EXERCISE TASK >> Rewrite the listing below, changing "land cover" to "terrain" and keeping everything else unchanged.
------ GIVEN INFORMATION
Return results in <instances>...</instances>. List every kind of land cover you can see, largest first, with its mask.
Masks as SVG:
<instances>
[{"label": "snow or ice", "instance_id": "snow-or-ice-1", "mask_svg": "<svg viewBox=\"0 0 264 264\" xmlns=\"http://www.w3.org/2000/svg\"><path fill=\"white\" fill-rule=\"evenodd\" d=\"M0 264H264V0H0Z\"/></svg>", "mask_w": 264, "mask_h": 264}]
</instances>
------------
RESULT OF THIS EXERCISE >>
Return results in <instances>...</instances>. List every kind of terrain you can see, largest first, with its mask.
Masks as SVG:
<instances>
[{"label": "snow or ice", "instance_id": "snow-or-ice-1", "mask_svg": "<svg viewBox=\"0 0 264 264\" xmlns=\"http://www.w3.org/2000/svg\"><path fill=\"white\" fill-rule=\"evenodd\" d=\"M0 264H264V0H0Z\"/></svg>", "mask_w": 264, "mask_h": 264}]
</instances>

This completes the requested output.